この状態でも【不死】のおかげでご存命だ。え?せいで、だって?何のことかな。……茶番は止めて治してやるか。痛覚はそのままだから死んだ方がマシな苦痛が続いているだろうし。
「あの、大丈夫ですかニールさん?」
教皇を挟んで正面に黒い穴が開き、そこから不安そうな顔をしたルルが顔を覗かせる。
「……問題ない。完全に手加減されていたからな。世界神の言った通り神化した者が娯楽を優先しやすくて助かった」
「そう、ですね。私は視ていただけなのでニールさん程詳しくはないのですが身体能力の面では負けていました」
俺は教皇の傷を治して抱える。ルルの言う通り、邪神が慣れたと言ってからは目で追うことすら出来なかった。
「……まずは皆と合流しよう。邪神への対策はその後だ」
「それが妥当だと思います。私達は能力が同じだと言ってもそれぞれに突出している部分がありますからね」
「……そうなんだよな」
本来『並列存在』と言うのは全て同じ個体となる。だが、何故か『並列思考』を受肉させると違いが出来るのだ。
例えば、シルビアだったら魔法の威力に。コアだったら機動力に差が出る。ボロスはもっと特別で、その時のノリというか気分によって限界を超えたり、逆に人間程度まで力が落ちたりするからなぁ。
「【転移門】」
俺がボロスの特性について思案していると、ルルがジャックのアジトに繋いでくれた。コアとブラッドは既に移動しているらしく、待っているそうだ。
「あ、ニールちゃんだ。よく邪神に勝てたね。記憶を共有したけど勝てるビジョンが見えないから心配したんだよ?」
門をくぐると、真っ先にシルビアが話しかけてくる。とても心配しているようには見えず、寧ろうれしそうだ。
「……心配って何だっけ」
「突然記憶が共有された時はシルビアも心配してたけどね。ニールが勝ったのを理解してからはアタシも嬉しかったよ」
「俺は邪神と闘ってみたかったけどな!」
言葉の意味が分からなくなって哲学的な事を呟くと、シェリーが教えてくれた。シルビアの方を見ると、平静を装っているが頬を朱く染めてソワソワしてた。
「マスター、報告したいことが」
いつの間にかマクスウェルが影の上で跪いていた。ついさっきよりも服が乱れているのは気のせいか?
「あれ、半分悪魔さんだ。今日はどうしたの?」
とてて〜、という効果音が似合いそうな走り方でジャックがマクスウェルの傍まで寄る。
「はっ、本日はジャック様ではなくマスターへ報告に来ました」
「そっか、頑張ってね!あっ、約束は守るよ?」
「御心に感謝を」
なんかやけに2人が仲良いな。今日は、ていうことは何度も来てたって言うことだろ?マクスウェルって俺の眷属じゃないのかよ。……ん?また『大罪』が反応したな。なんなんだよ。
「……もう終わったのか?」
「はい、大罪の悪魔も加わらせたので問題はありませんでした。しかし、一匹だけ魔族が紛れ込んでおり、その処分を伺いに来た次第です。現在はアスモデウスが魅了しております」
早いな。まだ数十分なんじゃないか?確かに悪魔は欲望が絡むと普段では有り得ない力を発揮したりするけど、ここまでか……。あれかな、マモンとかが欲望に干渉して自白させたか?

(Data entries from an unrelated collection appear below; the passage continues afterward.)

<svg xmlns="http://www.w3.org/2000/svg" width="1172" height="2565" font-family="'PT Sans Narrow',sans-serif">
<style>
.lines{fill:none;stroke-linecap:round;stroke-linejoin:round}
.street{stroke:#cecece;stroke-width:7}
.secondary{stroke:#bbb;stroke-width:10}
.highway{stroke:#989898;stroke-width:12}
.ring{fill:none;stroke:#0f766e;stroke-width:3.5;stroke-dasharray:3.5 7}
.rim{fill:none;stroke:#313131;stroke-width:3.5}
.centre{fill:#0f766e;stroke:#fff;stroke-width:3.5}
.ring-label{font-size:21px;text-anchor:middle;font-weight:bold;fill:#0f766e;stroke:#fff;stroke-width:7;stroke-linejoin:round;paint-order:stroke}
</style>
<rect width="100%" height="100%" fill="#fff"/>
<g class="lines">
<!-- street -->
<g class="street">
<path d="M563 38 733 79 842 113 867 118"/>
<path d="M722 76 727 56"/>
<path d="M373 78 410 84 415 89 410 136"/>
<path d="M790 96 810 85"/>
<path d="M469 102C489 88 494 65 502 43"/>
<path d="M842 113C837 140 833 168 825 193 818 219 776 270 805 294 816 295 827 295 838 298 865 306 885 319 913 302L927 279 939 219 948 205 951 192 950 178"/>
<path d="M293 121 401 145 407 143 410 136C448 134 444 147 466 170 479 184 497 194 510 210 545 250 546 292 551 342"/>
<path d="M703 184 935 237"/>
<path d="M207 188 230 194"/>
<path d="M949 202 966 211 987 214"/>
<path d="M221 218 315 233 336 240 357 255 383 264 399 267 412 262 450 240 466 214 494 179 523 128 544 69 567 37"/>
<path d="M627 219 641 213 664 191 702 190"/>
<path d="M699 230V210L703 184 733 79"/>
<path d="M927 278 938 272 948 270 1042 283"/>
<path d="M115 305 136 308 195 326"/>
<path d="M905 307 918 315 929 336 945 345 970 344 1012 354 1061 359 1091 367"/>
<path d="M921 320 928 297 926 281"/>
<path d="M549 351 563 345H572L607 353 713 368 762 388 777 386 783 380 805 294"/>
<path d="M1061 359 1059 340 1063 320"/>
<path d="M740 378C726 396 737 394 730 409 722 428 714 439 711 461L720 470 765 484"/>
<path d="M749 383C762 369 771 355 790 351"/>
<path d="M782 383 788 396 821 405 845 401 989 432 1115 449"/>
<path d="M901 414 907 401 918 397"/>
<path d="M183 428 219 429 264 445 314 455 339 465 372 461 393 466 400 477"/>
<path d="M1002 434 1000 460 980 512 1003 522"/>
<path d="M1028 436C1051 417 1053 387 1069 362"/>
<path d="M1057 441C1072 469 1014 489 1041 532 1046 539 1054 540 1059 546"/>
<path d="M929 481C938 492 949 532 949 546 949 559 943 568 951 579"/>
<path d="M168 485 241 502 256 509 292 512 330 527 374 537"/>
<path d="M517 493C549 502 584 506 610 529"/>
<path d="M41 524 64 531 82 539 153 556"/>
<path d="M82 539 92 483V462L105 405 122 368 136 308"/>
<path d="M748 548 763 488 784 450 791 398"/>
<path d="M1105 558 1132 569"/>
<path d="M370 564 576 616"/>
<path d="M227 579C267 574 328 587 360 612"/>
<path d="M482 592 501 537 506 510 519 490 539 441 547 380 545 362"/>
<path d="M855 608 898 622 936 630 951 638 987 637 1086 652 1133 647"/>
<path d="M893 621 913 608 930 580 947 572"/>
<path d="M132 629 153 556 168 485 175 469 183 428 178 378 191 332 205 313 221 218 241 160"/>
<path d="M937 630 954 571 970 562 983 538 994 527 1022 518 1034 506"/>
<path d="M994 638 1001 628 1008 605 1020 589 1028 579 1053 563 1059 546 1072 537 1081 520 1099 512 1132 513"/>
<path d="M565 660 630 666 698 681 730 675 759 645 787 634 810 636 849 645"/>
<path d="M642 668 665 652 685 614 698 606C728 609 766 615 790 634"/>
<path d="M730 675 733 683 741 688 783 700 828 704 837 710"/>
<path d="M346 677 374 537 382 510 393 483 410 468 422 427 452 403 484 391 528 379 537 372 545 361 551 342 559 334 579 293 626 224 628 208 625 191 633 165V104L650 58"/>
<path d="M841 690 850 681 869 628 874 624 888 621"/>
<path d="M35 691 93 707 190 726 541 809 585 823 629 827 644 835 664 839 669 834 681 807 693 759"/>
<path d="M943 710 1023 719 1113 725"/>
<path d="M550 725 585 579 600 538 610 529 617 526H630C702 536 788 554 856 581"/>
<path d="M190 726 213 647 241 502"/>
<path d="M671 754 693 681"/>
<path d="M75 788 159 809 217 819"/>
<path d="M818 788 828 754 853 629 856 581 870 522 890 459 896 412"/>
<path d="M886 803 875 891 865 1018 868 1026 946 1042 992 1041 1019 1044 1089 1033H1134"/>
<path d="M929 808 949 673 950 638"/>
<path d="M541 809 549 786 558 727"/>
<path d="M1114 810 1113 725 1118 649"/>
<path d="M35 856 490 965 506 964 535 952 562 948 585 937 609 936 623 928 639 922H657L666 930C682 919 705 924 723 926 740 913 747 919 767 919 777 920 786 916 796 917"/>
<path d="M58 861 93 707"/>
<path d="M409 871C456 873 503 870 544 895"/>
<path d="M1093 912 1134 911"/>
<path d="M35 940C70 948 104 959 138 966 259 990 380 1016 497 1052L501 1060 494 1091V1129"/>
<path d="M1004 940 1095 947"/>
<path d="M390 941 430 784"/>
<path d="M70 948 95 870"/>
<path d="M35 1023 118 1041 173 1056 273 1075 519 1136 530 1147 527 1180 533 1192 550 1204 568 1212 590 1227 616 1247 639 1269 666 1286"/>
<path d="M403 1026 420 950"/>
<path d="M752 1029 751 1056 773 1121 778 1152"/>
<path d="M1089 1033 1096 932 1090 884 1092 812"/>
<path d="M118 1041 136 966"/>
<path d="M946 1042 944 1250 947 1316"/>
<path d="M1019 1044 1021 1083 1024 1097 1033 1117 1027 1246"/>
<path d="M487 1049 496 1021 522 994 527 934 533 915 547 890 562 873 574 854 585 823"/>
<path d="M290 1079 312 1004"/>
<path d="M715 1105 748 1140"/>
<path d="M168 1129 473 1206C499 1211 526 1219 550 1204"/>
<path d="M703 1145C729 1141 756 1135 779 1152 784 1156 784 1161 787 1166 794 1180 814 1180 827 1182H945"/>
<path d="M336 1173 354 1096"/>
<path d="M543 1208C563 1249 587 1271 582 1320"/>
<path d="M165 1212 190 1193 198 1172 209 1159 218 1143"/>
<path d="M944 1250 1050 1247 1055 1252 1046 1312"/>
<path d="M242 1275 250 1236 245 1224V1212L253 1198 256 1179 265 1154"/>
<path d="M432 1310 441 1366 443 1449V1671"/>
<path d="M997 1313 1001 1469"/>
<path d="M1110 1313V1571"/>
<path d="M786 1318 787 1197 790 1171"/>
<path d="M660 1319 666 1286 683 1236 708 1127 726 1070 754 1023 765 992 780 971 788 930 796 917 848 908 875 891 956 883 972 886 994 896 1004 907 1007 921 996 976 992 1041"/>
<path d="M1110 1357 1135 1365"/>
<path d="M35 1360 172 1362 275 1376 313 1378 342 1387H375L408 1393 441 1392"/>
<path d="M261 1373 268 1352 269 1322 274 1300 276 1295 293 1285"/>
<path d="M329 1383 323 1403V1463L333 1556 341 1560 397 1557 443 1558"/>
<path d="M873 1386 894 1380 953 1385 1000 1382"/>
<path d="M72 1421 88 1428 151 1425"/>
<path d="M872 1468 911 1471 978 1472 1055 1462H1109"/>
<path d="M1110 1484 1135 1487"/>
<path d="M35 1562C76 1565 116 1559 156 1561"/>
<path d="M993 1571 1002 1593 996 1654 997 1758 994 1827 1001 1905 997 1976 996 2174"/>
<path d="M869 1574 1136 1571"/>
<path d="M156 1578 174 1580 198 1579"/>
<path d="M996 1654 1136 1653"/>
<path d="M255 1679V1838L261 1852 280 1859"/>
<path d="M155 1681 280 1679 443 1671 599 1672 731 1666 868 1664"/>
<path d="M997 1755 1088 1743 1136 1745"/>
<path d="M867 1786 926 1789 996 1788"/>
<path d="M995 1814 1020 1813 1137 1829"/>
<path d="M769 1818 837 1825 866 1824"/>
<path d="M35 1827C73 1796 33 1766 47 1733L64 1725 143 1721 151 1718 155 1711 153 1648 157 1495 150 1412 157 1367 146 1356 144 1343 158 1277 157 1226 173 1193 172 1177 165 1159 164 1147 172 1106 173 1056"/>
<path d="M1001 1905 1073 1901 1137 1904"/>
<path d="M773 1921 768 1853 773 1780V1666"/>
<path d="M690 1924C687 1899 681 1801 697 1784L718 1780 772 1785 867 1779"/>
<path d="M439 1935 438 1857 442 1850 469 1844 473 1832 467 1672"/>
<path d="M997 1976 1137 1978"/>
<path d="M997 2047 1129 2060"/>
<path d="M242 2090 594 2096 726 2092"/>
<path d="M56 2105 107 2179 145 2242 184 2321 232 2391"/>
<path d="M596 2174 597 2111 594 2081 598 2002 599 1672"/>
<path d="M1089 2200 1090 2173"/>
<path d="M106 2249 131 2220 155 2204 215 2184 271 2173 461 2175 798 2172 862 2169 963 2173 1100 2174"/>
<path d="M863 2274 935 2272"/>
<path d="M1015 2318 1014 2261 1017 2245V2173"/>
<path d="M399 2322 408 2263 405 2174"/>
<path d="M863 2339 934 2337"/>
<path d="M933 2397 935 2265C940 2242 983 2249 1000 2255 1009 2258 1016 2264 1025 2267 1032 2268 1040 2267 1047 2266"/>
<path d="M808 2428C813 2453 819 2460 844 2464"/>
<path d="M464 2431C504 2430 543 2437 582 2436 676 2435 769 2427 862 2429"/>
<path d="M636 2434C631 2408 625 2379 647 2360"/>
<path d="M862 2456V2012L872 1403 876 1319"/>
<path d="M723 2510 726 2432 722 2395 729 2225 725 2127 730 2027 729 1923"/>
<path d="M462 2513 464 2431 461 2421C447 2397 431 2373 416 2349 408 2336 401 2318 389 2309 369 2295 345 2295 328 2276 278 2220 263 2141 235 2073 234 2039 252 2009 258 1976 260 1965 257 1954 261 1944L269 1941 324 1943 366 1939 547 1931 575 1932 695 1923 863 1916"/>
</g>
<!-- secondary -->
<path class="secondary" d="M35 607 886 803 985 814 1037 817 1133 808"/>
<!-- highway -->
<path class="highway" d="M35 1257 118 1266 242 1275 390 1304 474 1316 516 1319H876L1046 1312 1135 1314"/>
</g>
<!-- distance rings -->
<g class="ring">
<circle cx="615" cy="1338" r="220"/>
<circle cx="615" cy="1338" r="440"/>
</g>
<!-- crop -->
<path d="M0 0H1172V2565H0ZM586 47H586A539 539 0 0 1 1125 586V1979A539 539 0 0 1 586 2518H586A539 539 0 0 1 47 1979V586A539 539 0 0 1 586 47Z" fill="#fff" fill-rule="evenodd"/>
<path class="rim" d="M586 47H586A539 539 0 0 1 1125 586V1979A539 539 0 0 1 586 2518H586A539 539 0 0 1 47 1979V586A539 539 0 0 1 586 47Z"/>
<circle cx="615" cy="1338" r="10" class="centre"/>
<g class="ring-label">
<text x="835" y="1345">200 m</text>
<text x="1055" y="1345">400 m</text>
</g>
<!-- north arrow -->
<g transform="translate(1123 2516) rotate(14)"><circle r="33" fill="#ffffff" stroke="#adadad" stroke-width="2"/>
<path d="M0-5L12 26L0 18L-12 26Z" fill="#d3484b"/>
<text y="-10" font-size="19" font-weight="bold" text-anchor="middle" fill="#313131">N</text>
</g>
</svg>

「……出来るだけ情報を絞り出して放置しろ。無意識で密告するよう細工しておけよ?」
「イエスマスター」
そう言ってマクスウェルが消える。今度は単純に転移したみたいだ。
「フッ、欲望に囚われし愚者は煉獄に焼かれる運命にある」
ボロスの言う通りだ。自分の欲に正直になることは時に力となるけど、その快楽に溺れていくのは賢いとはいけないな。……俺達も今回のことを反面教師としていかないと、足元をすくわれるそうだ。
「それで君は邪神についてどういう見解だい?そこの人間を教皇にした後の事や私の魔神化など片付けるべき問題は沢山あるだろう?」
「……分かってる。ジャックが一緒にいられる時間も少ないんだ。情報は共有してあるから邪神への対策を練るぞ」
「「「「「「了解」」」」」」
その後、俺達は半日かけて邪神に効きそうな魔法の開発や作戦会議をした。